Forwarded from Anthony (Bush victory)

Michael Hoover hoov at SPAMfreenet.tlh.fl.us
Thu Dec 21 05:48:38 MST 2000


> For what it's worth, here's my analysis of why the Sandinista revolution
> imploded:
> In a very real sense, the gains of the Nicaraguan revolution were partially
> responsible for their undoing. The Agrarian Reform, in particular, caused
> traditional class relations in the countryside to fracture. Agricultural
> workers and poor campesinos no longer had to sell their labor at the
> cheapest price to the wealthy landowner. This, in turn, led to lower
> production of agricultural commodities.
> The accusation that the Nicaragua revolutionaries betrayed the possibility
> to move toward socialism is absurd. We can certainly say that the
> Sandinistas abandoned a revolutionary perspective, but the pressures on
> them to do so were extremely powerful. They did not forsake revolution
> because of common class interests with the Nicaraguan bourgeoisie, but
> because world capitalism and a rightward moving Soviet bureaucracy beat it
> into submission. The Nicaraguan revolution failed for the same reason that
> strikes sometimes fail: The boss is much stronger.
> Louis Proyect

I've never held "betrayal" view but, perhaps, as you indicated in
previous post, that comment isn't directed towards me...
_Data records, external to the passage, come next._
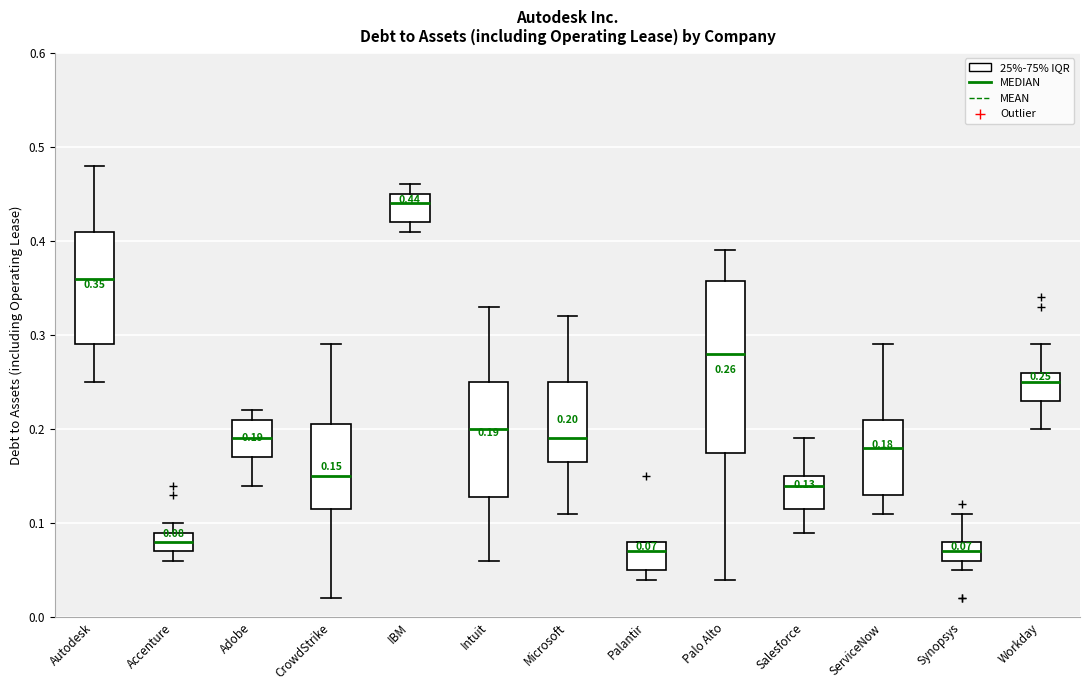

Which box is the tallest, from its lower edge to its upper edge?

Palo Alto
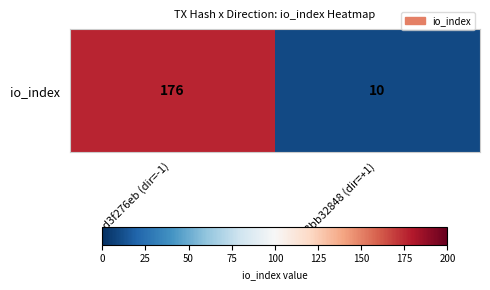

Count the values in the range 10 to 176.

2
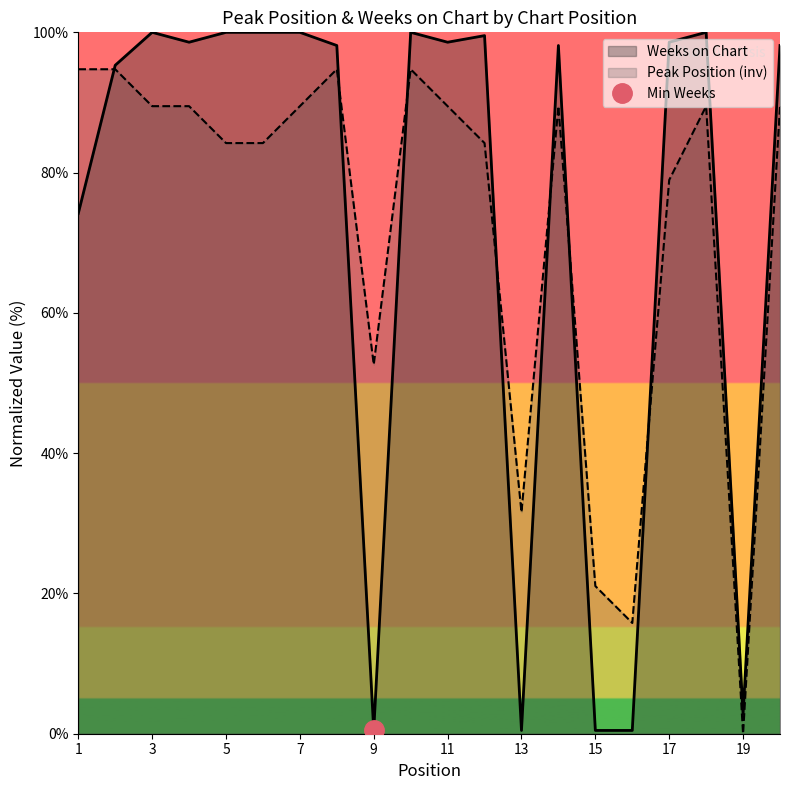

How many series are shown in this chart?

2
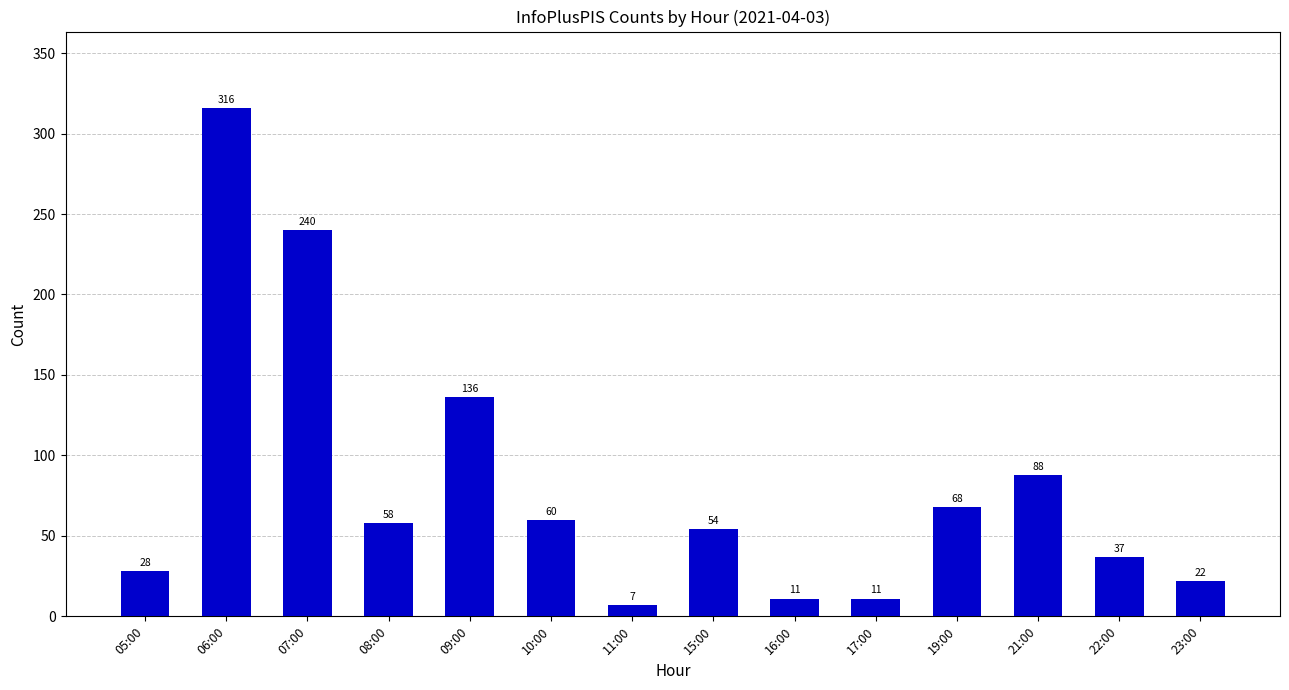

Reading right to left, transcribe all the data shown in this chart.

22	37	88	68	11	11	54	7	60	136	58	240	316	28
Direct FSLN organizing campaigns - before July '79 and afterwards -
always produced mixed results.  Sandinista success came in giving
form & direction to political, economic, social developments.  FSLN
activits, for example, were instrumental in facilitating class-
orientation among popular movements.  Most dynamic mass organizations
were those maintaining autonomous existence, even as Sandinistas
were exerting influence upon them.

Prior to victory and overthrow of Somoza, FSLN was able to carry the
revolution to almost all possible social groups.  If vanguard mean
articulating & uniting struggle of broad-based front, then Sandinistas
performed that function.  And, if it means heightened importance in
post-revolutionary period, FSLN fits the bill (consider authentic
love that existed for them at one time).

Sandinistas took over country in ruins.  They initiated political
project directed at improving impoverished majority's lot while
allowing for continued privileged class participation.  Emphasizing
"national" character (in sense outlined by Carlos Vilas) of the
revolution, mixed-economy strategy intended to reduce class conflict
was undertaken.

Broad, popular support for FSLN initially came from distribution of
of confiscated Somoza property, implementation of health, housing,
literacy programs, and recognition of importance of mass organizations.
In keeping with adopted approach (a kind of "third way," if you will),
however, incentives were made available to capitalists and large-land
owners because they controlled big share of what Sandinistas want
produced.  As such, FSLN pursued developmental policies tied to
agricultural export, manufacturing, construction.  Government attempted
to influence these sectors through state control of credit.  Direct
state investment was channeled toward projects with long gestation
periods - textile combine, sugar refinery, deep-water port, irrigation
projects.

Emphasis on "modern" economy left Sandinistas vulnerable to
criticism when large, private producers proved uncooperative & state
enterprises were best by ineffective management.  Solid base of
campesino support was weakened some by initial land-reform establishing
cooperative & state farms rather than individual plots (however much
North American socialists wish it had been otherwise).  In industrial
sectors, FSLN position resembled bureaucratic-productivism that, at
times, made it antagonistic to labor, particularly in state-run
facilities.

Sandinista bureaucratic style of management was impersonal and
hindered worker participation (it also generated power &
privilege for some).  FSLN did not have plan to develop &
expand participation, and if it had, war would have blocked it.
As it were, ever growing number of policy decisions were made
without popular input.  Disagreements - of which mixed economy
was prominent - could not be adequately addressed in context of
decade's circumstances.  FSLN was front organization that became
party, sort of.  It never held congress nor elected delegates
during 1980s.  What it did do was hold state power during period
of economic & military warfare, time not conducive to democracy.